With little structure I make it a point each day in the morning, afternoon and night to pasear (to walk around aimlessly). While this usually results in countless salutation and simply getting my face out into the community, it has also lead me to some great experiences. For instance, the other day I was walking around down by the farms and a man called me over. "A donde vas?", he asked. Where are you going? When I told him I had no idea, he laughed and then called over his younger sister who brought me 10 tomatoes. She then asked what I was doing today and when again I said I had no idea, they invited me to pick and collect tomatoes with them on their farm. With little else to do and a desire to integrate into this agrcultural community, I said I would love to. We collected tomatoes until lunch when I was invited to go back to their house to eat. I ate rooster meat from the campo, which was delicious and then we all headed back to collect more tomatoes until 4pm. I think they tought my tomoatoe collecting skills (or free labor) was so good that they invited my back the next time the collect!

Here is one more story that I find to be a funny cultural experience here in Ecuador.
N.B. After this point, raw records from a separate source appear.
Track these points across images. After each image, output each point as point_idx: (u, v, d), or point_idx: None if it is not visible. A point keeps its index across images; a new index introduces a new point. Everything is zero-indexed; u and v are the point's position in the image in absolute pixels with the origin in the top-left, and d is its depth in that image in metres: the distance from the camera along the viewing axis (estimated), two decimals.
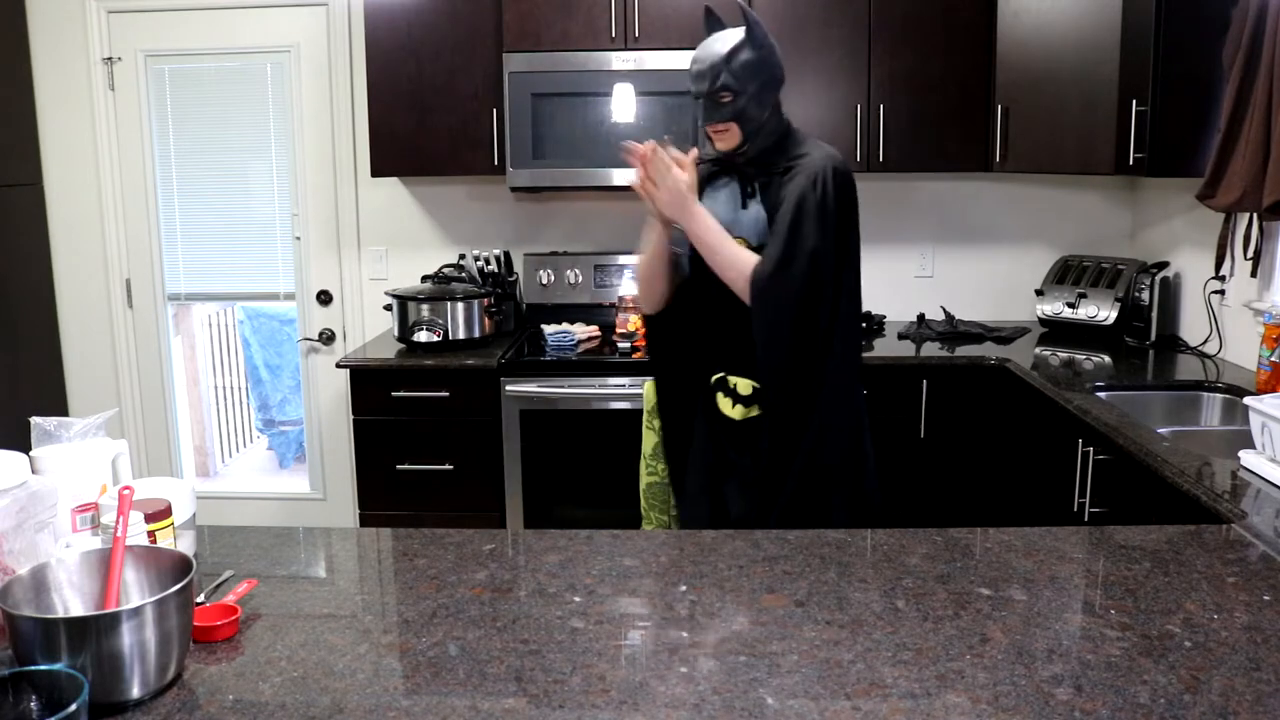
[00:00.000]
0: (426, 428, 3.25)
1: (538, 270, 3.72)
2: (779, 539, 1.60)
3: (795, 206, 1.96)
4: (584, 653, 1.23)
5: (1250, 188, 2.58)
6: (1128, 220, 3.77)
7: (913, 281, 3.85)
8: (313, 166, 3.86)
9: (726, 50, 1.98)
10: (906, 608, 1.34)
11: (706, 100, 1.99)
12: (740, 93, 1.98)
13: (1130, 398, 2.70)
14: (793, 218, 1.96)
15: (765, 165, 2.05)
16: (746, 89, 1.98)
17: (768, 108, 2.03)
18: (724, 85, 1.97)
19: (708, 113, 2.00)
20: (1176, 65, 2.80)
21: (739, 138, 2.02)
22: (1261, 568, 1.46)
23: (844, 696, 1.12)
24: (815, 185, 1.97)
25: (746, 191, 2.07)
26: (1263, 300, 2.83)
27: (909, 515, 3.28)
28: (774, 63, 2.04)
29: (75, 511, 1.39)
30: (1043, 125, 3.23)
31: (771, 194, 2.03)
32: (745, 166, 2.07)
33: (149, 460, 4.10)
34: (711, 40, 2.02)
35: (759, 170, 2.06)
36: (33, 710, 0.99)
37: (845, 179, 2.03)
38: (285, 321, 4.55)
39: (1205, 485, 1.86)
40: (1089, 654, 1.20)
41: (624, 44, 3.31)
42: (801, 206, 1.96)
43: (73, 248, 3.97)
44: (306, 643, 1.26)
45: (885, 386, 3.20)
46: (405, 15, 3.38)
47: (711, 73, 1.97)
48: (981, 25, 3.34)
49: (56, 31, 3.83)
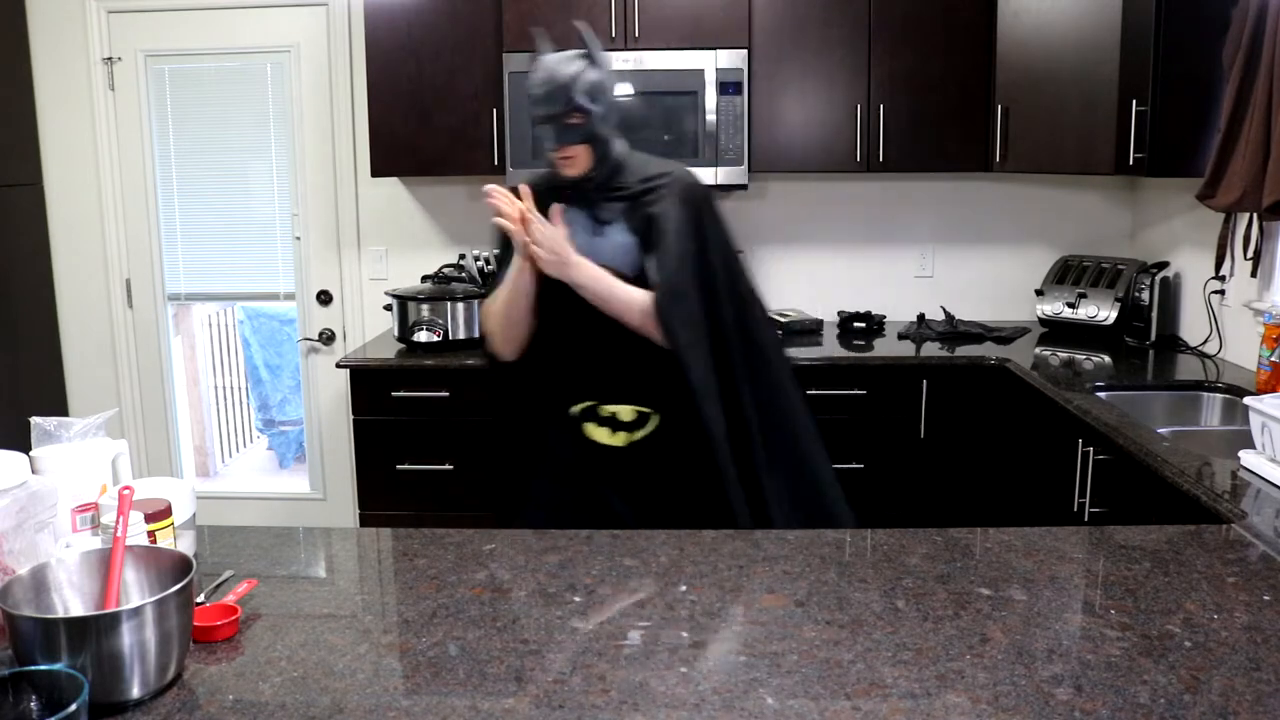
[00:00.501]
0: (426, 428, 3.25)
1: None
2: (779, 539, 1.60)
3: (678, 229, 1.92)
4: (584, 653, 1.23)
5: (1250, 188, 2.58)
6: (1128, 220, 3.77)
7: (913, 281, 3.85)
8: (313, 166, 3.86)
9: (573, 70, 1.88)
10: (906, 608, 1.34)
11: (556, 124, 1.88)
12: (591, 114, 1.89)
13: (1130, 398, 2.70)
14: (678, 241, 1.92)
15: (616, 189, 1.97)
16: (596, 110, 1.90)
17: (614, 129, 1.96)
18: (576, 106, 1.87)
19: (558, 136, 1.89)
20: (1176, 65, 2.80)
21: (589, 161, 1.94)
22: (1261, 568, 1.46)
23: (844, 696, 1.12)
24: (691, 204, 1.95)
25: (600, 218, 1.98)
26: (1263, 300, 2.83)
27: (909, 515, 3.28)
28: (612, 83, 1.97)
29: (75, 511, 1.39)
30: (1043, 125, 3.23)
31: (634, 217, 1.95)
32: (594, 192, 1.97)
33: (149, 460, 4.10)
34: (551, 61, 1.91)
35: (611, 194, 1.97)
36: (33, 710, 0.99)
37: (711, 195, 2.02)
38: (285, 321, 4.55)
39: (1205, 485, 1.86)
40: (1089, 654, 1.20)
41: (624, 44, 3.31)
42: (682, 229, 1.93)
43: (73, 248, 3.97)
44: (306, 643, 1.26)
45: (885, 386, 3.21)
46: (405, 15, 3.38)
47: (562, 94, 1.86)
48: (981, 25, 3.34)
49: (56, 31, 3.83)
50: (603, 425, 2.03)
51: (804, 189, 3.80)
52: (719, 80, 3.29)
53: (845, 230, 3.83)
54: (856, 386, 3.21)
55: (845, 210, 3.81)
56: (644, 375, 2.00)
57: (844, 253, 3.85)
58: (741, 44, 3.30)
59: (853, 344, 3.42)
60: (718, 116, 3.30)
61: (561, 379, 2.08)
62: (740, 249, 2.08)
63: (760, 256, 3.84)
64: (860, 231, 3.83)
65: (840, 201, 3.81)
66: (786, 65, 3.38)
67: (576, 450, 2.07)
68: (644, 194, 1.96)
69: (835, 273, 3.85)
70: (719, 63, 3.29)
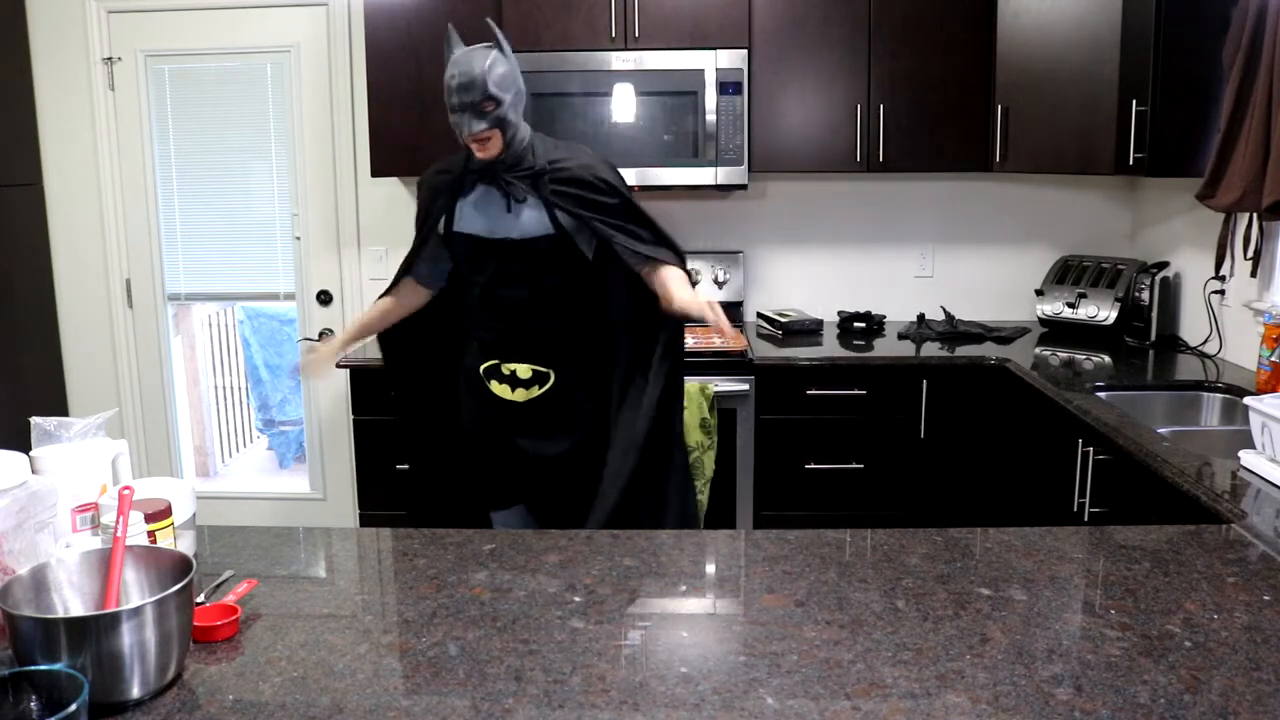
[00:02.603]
0: None
1: None
2: (779, 539, 1.60)
3: (608, 201, 2.21)
4: (584, 653, 1.23)
5: (1250, 188, 2.58)
6: (1128, 220, 3.77)
7: (913, 281, 3.85)
8: (313, 166, 3.86)
9: (486, 63, 2.09)
10: (906, 608, 1.34)
11: (472, 111, 2.09)
12: (501, 101, 2.10)
13: (1130, 398, 2.70)
14: (617, 206, 2.22)
15: (525, 169, 2.20)
16: (506, 97, 2.11)
17: (520, 114, 2.18)
18: (488, 94, 2.08)
19: (472, 122, 2.10)
20: (1176, 65, 2.80)
21: (500, 144, 2.15)
22: (1261, 568, 1.46)
23: (844, 696, 1.12)
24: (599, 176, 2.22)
25: (513, 197, 2.20)
26: (1263, 300, 2.83)
27: (909, 515, 3.28)
28: (519, 74, 2.19)
29: (75, 511, 1.39)
30: (1043, 125, 3.23)
31: (543, 191, 2.19)
32: (504, 173, 2.19)
33: (149, 460, 4.10)
34: (465, 55, 2.12)
35: (519, 174, 2.20)
36: (33, 710, 0.99)
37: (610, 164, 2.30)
38: (285, 321, 4.55)
39: (1205, 485, 1.86)
40: (1089, 654, 1.20)
41: (624, 44, 3.31)
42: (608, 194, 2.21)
43: (73, 248, 3.97)
44: (306, 643, 1.26)
45: (885, 386, 3.21)
46: (405, 15, 3.38)
47: (479, 83, 2.08)
48: (981, 25, 3.34)
49: (56, 31, 3.83)
50: (503, 382, 2.31)
51: (804, 189, 3.80)
52: (719, 80, 3.29)
53: (845, 230, 3.83)
54: (856, 386, 3.21)
55: (845, 210, 3.81)
56: (540, 340, 2.28)
57: (844, 253, 3.85)
58: (741, 44, 3.30)
59: (853, 344, 3.42)
60: (718, 116, 3.30)
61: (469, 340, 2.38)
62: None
63: (760, 256, 3.84)
64: (860, 231, 3.83)
65: (840, 201, 3.81)
66: (786, 65, 3.38)
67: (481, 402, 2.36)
68: (549, 173, 2.20)
69: (835, 273, 3.85)
70: (719, 63, 3.29)
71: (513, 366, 2.30)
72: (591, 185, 2.20)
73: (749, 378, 3.18)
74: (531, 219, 2.21)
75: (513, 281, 2.24)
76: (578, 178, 2.20)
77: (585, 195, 2.20)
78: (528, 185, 2.20)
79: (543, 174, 2.19)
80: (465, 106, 2.09)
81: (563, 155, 2.23)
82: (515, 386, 2.31)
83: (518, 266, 2.23)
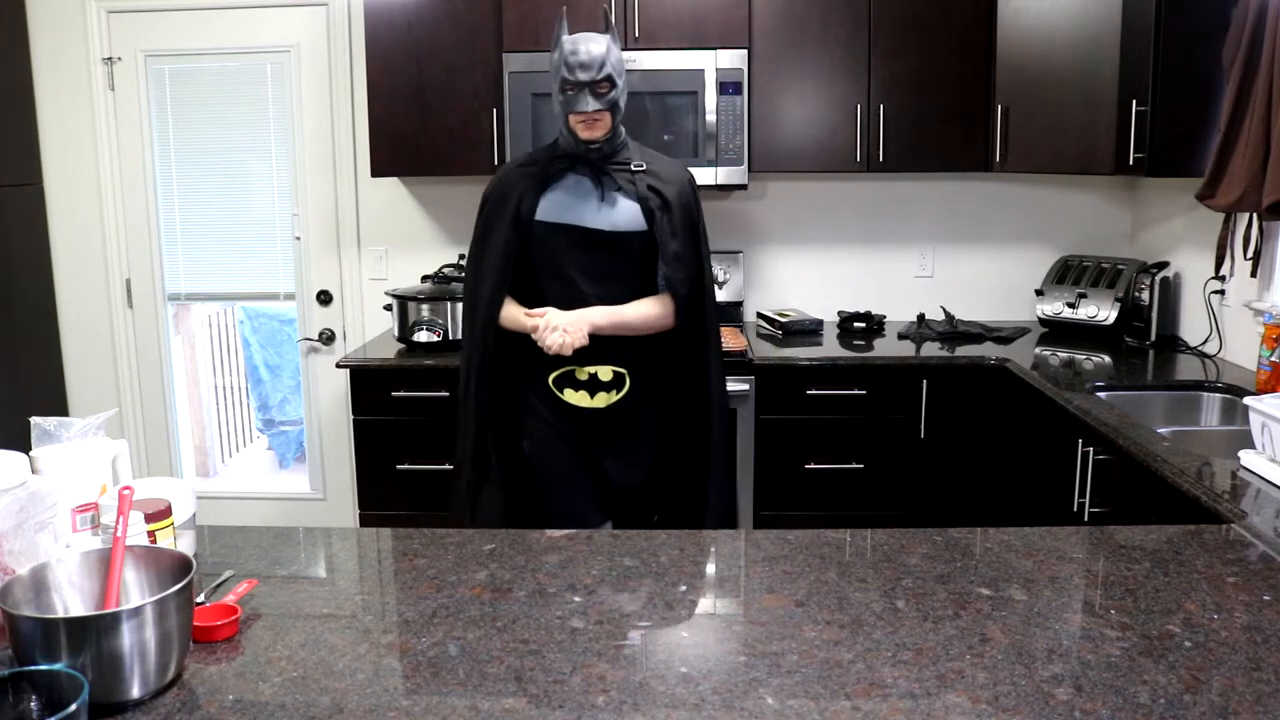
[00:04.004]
0: (426, 428, 3.25)
1: None
2: (779, 539, 1.60)
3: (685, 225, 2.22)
4: (584, 653, 1.23)
5: (1250, 188, 2.58)
6: (1128, 220, 3.77)
7: (913, 281, 3.85)
8: (313, 166, 3.86)
9: (604, 47, 2.13)
10: (906, 608, 1.34)
11: (590, 88, 2.11)
12: (617, 84, 2.14)
13: (1130, 398, 2.70)
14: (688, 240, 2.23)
15: (618, 160, 2.22)
16: (620, 82, 2.15)
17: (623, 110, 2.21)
18: (606, 76, 2.12)
19: (587, 100, 2.11)
20: (1176, 65, 2.80)
21: (608, 126, 2.16)
22: (1261, 568, 1.46)
23: (844, 696, 1.12)
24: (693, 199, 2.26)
25: (604, 183, 2.21)
26: (1263, 300, 2.83)
27: (909, 515, 3.28)
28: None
29: (75, 511, 1.39)
30: (1043, 125, 3.23)
31: (638, 188, 2.20)
32: (599, 160, 2.20)
33: (149, 460, 4.10)
34: (582, 38, 2.14)
35: (613, 163, 2.21)
36: (33, 710, 0.99)
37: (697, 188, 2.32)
38: (285, 321, 4.54)
39: (1205, 485, 1.86)
40: (1089, 654, 1.20)
41: (624, 44, 3.30)
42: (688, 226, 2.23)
43: (73, 248, 3.97)
44: (306, 643, 1.26)
45: (885, 386, 3.21)
46: (405, 15, 3.38)
47: (597, 63, 2.11)
48: (981, 25, 3.34)
49: (56, 31, 3.83)
50: (580, 389, 2.23)
51: (804, 189, 3.80)
52: (719, 80, 3.29)
53: (845, 230, 3.83)
54: (856, 386, 3.21)
55: (845, 210, 3.81)
56: (623, 339, 2.22)
57: (844, 253, 3.85)
58: (741, 44, 3.30)
59: (853, 344, 3.42)
60: (718, 116, 3.30)
61: (525, 353, 2.27)
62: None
63: (760, 256, 3.84)
64: (860, 231, 3.83)
65: (840, 201, 3.81)
66: (786, 65, 3.38)
67: (557, 413, 2.26)
68: (645, 171, 2.22)
69: (835, 273, 3.85)
70: (719, 63, 3.29)
71: (592, 369, 2.22)
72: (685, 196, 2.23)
73: (749, 378, 3.18)
74: (625, 212, 2.20)
75: (602, 277, 2.20)
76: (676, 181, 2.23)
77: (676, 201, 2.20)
78: (623, 178, 2.20)
79: (640, 170, 2.21)
80: (583, 85, 2.10)
81: (659, 159, 2.27)
82: (595, 391, 2.23)
83: (608, 261, 2.20)
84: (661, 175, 2.23)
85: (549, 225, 2.19)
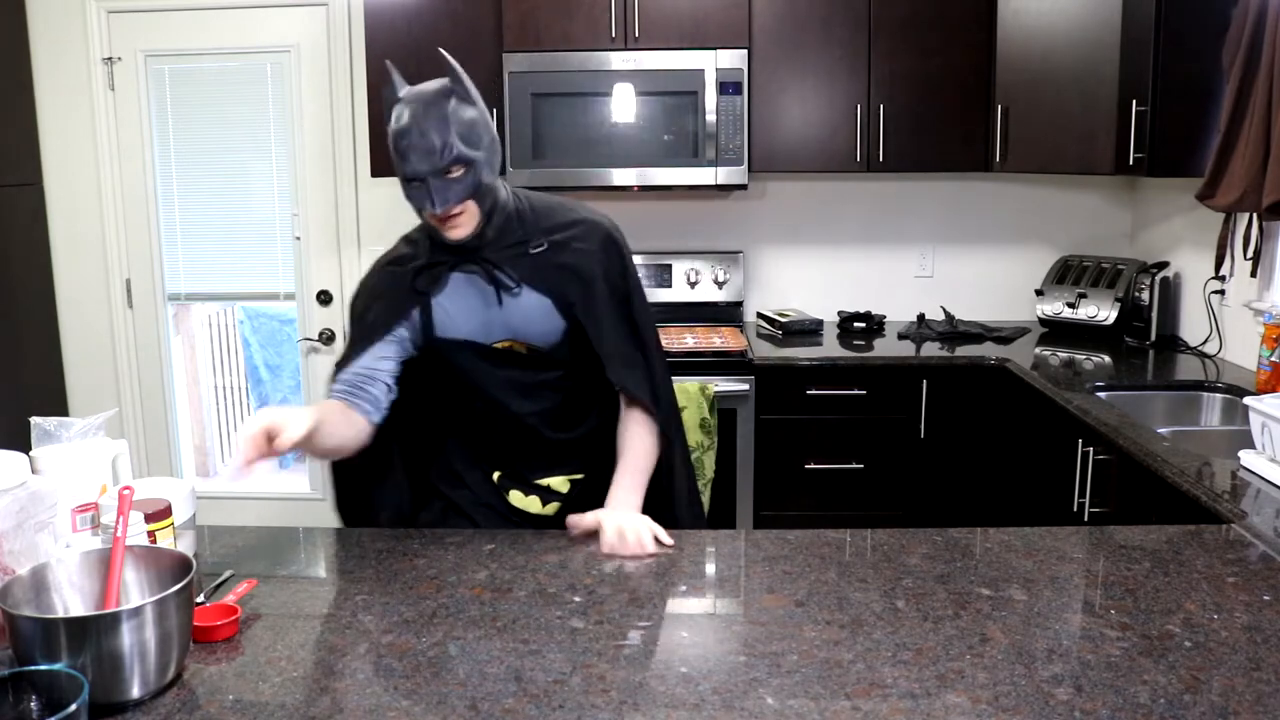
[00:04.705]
0: None
1: None
2: (779, 539, 1.60)
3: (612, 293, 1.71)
4: (584, 653, 1.23)
5: (1250, 188, 2.58)
6: (1128, 220, 3.77)
7: (913, 281, 3.85)
8: (313, 166, 3.85)
9: (444, 112, 1.56)
10: (906, 608, 1.34)
11: (435, 180, 1.55)
12: (474, 161, 1.57)
13: (1130, 398, 2.70)
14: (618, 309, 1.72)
15: (516, 244, 1.67)
16: (478, 155, 1.57)
17: (497, 171, 1.64)
18: (456, 157, 1.55)
19: (439, 195, 1.56)
20: (1176, 65, 2.80)
21: (477, 219, 1.61)
22: (1261, 568, 1.46)
23: (844, 696, 1.12)
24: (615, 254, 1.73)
25: (503, 283, 1.66)
26: (1263, 300, 2.83)
27: (909, 515, 3.28)
28: (488, 117, 1.64)
29: (75, 511, 1.39)
30: (1043, 125, 3.23)
31: (544, 275, 1.68)
32: (490, 253, 1.66)
33: (149, 460, 4.10)
34: (415, 103, 1.57)
35: (506, 251, 1.67)
36: (33, 710, 0.99)
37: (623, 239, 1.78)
38: (285, 321, 4.54)
39: (1205, 485, 1.86)
40: (1089, 654, 1.20)
41: (624, 44, 3.31)
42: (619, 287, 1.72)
43: (73, 248, 3.97)
44: (306, 643, 1.26)
45: (885, 386, 3.21)
46: (405, 15, 3.38)
47: (440, 143, 1.54)
48: (981, 25, 3.34)
49: (56, 31, 3.83)
50: (530, 494, 1.80)
51: (804, 189, 3.80)
52: (719, 80, 3.29)
53: (845, 230, 3.83)
54: (856, 386, 3.21)
55: (845, 210, 3.81)
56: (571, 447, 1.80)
57: (844, 253, 3.85)
58: (741, 44, 3.30)
59: (853, 344, 3.42)
60: (718, 116, 3.30)
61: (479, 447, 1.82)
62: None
63: (760, 256, 3.84)
64: (860, 231, 3.83)
65: (840, 201, 3.81)
66: (786, 65, 3.38)
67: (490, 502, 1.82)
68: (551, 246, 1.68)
69: (835, 273, 3.85)
70: (719, 63, 3.29)
71: (546, 481, 1.80)
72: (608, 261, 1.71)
73: (749, 378, 3.18)
74: (534, 311, 1.68)
75: (530, 391, 1.73)
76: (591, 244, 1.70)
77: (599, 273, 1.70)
78: (523, 267, 1.67)
79: (541, 249, 1.68)
80: (429, 175, 1.55)
81: (568, 215, 1.72)
82: (548, 500, 1.80)
83: (533, 373, 1.73)
84: (574, 244, 1.69)
85: (452, 342, 1.71)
I went to play soccer on wednesday with some of the kids in the community, but the field was being used by the All-Mother Cahuasqui team practicing before their big game on Friday. They play against other mothers from surrounding pueblos. I was lucky enough to be able to play with them and it was a blast. However, about 45 minuutes into the game I was passed the ball from our goalie and then looked around for my team. Teams were made of 6 played each and I could not find any our offensive players. That was until I looked at the sideline and saw both of our offenders breast-feeding their kids on the sideline. Oh Ecuador....

Other than that I have been eating a lot of carbs and walking around aimlessly. However, I hope these walks will create new and interesting stories I can soon share with you all. I hope all is going well in the US of A.

Peace and Love
Central Plaze and church in Cahuasqui. A rooster and me. This here rooster is going to be in a cock fight this sunday. Wish `em luck!!

Sunday, August 8, 2010

One Week Left...

OF TRAINING! I am back from my site visit, I just got back from my technical trip and I now have just one week left of training. I am very excited to be finishing up training, sad to be leaving my Ayoran family and definitly starting to get nervous about living for 2 years in an Ecuadorian community and training to do something positive and worthwhile. However, it is also possibly the only time in my life where I will be my own boss and have endless options.

My site visit was unbelievable, I met the volunteer who will be leaving in August, I met a volunteer who moved to Cahuasqui 3 months ago, and I met my counterparts at the tourism agency, the principle at the high school and the doctor and nurse at the community health center. Through these initial contacts, I have already identified numerous possible options for work. Now the goal is to find the place where my passion intersects with the community's needs.
For the technical trip I was lucky enough to go to the coast of Ecuador for my first time. We went to Guayaquil (the biggest city in Ecuador), Salinas (a touristy beach town), Las Playas (a not so touristy beach town) and a small city called La Libertad. I traveled there with seven other volunteers and three facilitators. In each place, we gave charlas (educative talks) about self-esteem, good communication and sex-ed to high school classes and youth groups. It was very tiring, but also very fun. It felt good to actually be doing something instead of training all day.

Now, I am going to attempt to upload some photos...ENJOY!

The dairy factory my host family owns.

Volcanoe Cayambe. This is what I see everyday when the sun rises during aerobics class. AMAZING!

My little brother, Angelito, and me with a big pig!

More pictures to come later. I miss and love you all.